Enhanced drilling of transparent materials with ultrashort pulses

Ablative processes for transparent materials processing still remains a hot topic, as current techniques still have their limitations in ablation rates and quality, particularly for features on the order of a millimeter or less. In this publication, we present results of recent work on laser micromachining of sapphire with ultrashort pulsed lasers in the sub-picosecond regime. We accomplish this by using bottom-up processing with laser ablation, which has demonstrated the ability to generate zero-taper features with relatively high aspect ratios (>1:1) in many transparent materials. In previous work with <1ps (1030nm) sources, we have demonstrated the ability to drill ≤250µm diameter holes in 430µm thick c-plane sapphire. Here, we extend the scope of this work to examine additional methods and laser parameters presented here.
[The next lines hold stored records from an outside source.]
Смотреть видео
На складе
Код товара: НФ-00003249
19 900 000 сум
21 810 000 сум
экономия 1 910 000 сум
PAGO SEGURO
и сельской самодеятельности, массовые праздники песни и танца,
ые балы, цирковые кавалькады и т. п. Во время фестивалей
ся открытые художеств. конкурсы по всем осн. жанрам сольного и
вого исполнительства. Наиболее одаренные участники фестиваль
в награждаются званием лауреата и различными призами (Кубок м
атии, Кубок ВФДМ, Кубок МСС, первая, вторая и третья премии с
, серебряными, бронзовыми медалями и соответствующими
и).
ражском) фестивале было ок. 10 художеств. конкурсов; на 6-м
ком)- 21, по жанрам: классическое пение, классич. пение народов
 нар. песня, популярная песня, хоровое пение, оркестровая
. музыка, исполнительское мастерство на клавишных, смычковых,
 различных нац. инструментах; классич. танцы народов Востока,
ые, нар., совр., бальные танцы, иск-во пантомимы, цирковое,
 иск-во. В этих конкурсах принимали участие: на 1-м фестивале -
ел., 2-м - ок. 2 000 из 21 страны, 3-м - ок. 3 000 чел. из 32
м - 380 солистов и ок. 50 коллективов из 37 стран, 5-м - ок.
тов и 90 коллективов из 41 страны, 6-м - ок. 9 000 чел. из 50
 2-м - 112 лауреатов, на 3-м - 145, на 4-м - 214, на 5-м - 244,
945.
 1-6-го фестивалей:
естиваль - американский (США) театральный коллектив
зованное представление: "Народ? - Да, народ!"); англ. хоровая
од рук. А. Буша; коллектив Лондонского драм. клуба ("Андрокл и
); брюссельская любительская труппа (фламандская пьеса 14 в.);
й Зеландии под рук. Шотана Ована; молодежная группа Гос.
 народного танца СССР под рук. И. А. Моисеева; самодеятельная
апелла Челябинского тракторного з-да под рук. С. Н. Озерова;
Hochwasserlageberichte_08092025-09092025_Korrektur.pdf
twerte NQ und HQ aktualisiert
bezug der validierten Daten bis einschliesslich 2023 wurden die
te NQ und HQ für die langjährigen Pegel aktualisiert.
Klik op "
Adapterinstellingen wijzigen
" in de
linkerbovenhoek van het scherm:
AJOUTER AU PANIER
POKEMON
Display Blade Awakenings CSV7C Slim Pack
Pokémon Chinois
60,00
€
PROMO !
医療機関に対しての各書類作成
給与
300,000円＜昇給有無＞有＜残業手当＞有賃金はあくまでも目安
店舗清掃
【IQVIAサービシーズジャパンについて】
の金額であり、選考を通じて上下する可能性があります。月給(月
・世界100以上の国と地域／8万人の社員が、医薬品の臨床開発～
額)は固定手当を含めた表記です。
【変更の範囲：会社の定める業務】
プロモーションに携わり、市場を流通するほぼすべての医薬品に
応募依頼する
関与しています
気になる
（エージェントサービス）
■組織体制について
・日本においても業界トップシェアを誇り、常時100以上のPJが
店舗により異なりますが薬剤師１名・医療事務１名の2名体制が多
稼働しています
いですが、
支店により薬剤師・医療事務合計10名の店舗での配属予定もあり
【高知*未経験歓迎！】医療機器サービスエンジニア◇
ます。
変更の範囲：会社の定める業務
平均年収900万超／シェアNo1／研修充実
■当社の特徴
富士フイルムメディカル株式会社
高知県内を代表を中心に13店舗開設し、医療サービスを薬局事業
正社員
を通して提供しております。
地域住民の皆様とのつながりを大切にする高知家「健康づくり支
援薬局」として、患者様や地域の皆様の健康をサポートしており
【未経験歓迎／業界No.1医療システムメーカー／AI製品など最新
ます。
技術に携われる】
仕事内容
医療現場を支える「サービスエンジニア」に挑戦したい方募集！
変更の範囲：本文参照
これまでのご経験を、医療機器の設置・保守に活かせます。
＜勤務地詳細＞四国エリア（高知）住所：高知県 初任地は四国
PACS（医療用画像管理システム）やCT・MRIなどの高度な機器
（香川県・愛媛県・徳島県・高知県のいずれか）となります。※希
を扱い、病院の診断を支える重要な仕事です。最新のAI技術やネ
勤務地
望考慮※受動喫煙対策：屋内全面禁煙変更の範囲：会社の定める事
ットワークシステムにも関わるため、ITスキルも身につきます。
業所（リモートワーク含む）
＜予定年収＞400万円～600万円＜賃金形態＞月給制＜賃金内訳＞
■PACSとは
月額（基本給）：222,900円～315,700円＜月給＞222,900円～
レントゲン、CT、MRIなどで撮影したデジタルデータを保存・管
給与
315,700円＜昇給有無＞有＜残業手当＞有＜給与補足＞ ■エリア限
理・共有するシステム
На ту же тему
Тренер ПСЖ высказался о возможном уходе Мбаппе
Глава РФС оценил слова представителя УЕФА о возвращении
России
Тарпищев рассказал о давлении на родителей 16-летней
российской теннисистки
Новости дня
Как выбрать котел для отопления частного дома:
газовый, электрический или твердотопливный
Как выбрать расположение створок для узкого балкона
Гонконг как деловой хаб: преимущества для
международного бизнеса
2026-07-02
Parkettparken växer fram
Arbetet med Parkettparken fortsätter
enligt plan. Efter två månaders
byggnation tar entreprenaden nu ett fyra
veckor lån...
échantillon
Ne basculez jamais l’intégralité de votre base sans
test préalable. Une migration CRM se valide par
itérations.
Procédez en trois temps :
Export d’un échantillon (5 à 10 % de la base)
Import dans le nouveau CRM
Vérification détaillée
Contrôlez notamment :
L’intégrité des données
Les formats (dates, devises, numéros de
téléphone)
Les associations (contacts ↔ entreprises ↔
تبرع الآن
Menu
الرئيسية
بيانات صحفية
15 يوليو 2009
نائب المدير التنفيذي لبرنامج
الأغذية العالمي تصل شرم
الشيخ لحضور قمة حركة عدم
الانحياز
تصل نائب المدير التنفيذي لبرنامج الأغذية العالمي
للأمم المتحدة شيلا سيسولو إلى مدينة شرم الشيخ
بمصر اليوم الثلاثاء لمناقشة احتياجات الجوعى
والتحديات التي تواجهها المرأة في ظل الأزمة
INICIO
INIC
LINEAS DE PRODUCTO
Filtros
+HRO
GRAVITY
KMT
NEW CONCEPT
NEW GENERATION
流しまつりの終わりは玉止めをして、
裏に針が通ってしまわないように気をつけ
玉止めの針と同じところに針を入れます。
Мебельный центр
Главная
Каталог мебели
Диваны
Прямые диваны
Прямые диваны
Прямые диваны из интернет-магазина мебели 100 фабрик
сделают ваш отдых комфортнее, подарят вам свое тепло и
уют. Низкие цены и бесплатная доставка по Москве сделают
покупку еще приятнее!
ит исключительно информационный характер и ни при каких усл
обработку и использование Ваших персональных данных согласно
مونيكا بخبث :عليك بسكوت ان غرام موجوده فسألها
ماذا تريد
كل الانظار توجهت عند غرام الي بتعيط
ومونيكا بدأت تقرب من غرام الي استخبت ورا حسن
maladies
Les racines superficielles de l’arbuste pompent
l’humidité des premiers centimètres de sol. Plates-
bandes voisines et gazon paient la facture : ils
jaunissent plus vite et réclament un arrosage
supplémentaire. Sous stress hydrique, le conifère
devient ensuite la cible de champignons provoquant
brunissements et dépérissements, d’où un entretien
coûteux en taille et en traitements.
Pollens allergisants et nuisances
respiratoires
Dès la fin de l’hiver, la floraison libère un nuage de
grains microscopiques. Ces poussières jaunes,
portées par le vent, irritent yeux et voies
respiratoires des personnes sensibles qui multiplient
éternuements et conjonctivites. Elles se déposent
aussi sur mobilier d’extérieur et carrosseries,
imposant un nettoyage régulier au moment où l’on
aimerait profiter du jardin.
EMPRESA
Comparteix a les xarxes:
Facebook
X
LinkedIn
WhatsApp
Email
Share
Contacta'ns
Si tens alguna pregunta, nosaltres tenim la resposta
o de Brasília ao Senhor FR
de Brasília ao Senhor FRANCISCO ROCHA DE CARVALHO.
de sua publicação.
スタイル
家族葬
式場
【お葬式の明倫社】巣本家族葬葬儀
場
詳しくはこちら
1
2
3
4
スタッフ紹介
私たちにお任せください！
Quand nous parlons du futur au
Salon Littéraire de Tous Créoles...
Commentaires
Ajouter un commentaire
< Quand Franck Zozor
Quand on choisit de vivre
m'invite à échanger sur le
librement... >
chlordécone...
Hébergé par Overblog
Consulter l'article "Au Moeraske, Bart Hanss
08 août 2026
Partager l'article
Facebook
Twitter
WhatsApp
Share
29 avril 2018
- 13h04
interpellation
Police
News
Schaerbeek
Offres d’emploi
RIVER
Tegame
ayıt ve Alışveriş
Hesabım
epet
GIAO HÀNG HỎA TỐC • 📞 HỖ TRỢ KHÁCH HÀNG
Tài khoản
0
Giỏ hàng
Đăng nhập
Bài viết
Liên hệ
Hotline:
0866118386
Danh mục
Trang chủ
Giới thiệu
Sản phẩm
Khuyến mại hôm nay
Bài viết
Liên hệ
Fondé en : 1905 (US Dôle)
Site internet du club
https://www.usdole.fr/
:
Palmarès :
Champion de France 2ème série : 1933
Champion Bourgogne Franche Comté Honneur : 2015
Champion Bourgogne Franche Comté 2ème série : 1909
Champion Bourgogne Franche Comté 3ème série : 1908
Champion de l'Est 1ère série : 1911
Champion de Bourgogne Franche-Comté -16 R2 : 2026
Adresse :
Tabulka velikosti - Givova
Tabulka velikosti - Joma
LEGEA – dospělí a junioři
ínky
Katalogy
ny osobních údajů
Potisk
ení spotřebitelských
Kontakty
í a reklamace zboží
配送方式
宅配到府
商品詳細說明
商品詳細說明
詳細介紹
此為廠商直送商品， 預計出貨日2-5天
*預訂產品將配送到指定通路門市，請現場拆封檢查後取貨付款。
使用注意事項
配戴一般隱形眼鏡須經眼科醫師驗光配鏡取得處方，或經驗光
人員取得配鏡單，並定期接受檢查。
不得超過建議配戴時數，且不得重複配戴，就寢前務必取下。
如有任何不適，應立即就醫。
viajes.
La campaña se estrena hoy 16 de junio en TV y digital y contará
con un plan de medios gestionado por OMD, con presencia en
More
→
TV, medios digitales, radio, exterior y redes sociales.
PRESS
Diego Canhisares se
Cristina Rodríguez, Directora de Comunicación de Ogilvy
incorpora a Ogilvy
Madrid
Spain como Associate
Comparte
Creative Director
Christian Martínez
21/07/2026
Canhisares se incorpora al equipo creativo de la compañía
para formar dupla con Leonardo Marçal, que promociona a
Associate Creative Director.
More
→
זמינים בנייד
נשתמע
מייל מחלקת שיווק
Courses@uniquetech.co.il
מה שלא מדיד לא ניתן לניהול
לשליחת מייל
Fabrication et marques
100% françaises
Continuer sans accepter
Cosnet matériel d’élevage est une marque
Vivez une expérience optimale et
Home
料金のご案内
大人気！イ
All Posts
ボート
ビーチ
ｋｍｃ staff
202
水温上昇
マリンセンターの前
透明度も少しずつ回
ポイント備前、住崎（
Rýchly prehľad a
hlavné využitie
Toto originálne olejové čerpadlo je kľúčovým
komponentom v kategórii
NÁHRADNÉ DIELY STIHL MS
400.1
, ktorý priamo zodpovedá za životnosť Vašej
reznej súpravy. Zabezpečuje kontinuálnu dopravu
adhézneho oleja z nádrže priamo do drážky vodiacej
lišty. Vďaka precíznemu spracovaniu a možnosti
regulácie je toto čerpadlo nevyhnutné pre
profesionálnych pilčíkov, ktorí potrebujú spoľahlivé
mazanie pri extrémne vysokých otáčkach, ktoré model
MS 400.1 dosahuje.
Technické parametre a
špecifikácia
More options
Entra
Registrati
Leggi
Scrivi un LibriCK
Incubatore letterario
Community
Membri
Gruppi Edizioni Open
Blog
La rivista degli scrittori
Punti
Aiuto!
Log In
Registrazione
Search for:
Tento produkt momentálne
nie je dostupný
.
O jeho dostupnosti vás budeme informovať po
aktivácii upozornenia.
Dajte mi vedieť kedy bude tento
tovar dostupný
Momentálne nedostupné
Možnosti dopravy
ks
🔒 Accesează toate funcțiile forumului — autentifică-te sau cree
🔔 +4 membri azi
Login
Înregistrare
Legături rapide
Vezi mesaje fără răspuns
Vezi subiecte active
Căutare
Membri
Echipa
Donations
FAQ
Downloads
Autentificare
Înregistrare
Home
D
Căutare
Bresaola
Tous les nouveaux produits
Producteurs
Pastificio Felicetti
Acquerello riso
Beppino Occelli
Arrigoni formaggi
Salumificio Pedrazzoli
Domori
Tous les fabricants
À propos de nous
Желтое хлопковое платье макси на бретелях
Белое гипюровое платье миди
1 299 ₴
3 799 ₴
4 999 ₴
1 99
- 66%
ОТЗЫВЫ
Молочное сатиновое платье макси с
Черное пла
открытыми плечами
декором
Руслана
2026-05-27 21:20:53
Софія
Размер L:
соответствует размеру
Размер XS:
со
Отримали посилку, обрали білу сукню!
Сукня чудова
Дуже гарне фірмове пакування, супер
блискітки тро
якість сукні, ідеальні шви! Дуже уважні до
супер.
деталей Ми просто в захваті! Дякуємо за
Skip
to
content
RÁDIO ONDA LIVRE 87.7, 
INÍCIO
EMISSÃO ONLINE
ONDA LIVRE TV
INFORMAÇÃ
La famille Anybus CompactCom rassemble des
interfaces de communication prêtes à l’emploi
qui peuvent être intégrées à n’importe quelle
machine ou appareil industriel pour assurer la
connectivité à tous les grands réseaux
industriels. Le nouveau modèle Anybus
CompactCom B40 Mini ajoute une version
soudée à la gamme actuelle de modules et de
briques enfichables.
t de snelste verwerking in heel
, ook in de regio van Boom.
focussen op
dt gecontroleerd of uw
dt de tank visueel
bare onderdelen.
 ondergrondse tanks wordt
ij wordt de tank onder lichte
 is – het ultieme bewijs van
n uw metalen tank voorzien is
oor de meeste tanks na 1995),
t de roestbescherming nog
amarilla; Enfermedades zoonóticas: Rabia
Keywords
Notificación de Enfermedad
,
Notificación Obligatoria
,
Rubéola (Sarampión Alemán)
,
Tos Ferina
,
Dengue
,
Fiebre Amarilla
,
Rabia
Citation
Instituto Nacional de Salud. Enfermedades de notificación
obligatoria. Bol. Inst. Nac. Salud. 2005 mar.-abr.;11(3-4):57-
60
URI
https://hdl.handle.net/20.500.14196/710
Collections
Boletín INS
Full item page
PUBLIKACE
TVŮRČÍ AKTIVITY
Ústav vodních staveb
In particular we examine the benefits of frequency conversion to 515nm wavelength, allowing smaller spots and higher fluence levels is compared to trials at the fundamental wavelength. We find no compelling differences in minimum achievable taper or drilling time for processes with 1030nm vs. 515nm performed with similar fluences, but the smaller spot size and increased fluence afforded with 515nm light allows for faster bottom-up drilling. Additionally, we test the effects of water-assisted processing by placing the sapphire wafer in contact with a water bath for better extraction of particulate matter during processing. Processes with a water bath are found to allow holes with 2° taper to be drilled in ≤5 seconds, which is a decrease in cycle time of ≥50% for holes with ≤2° taper in air.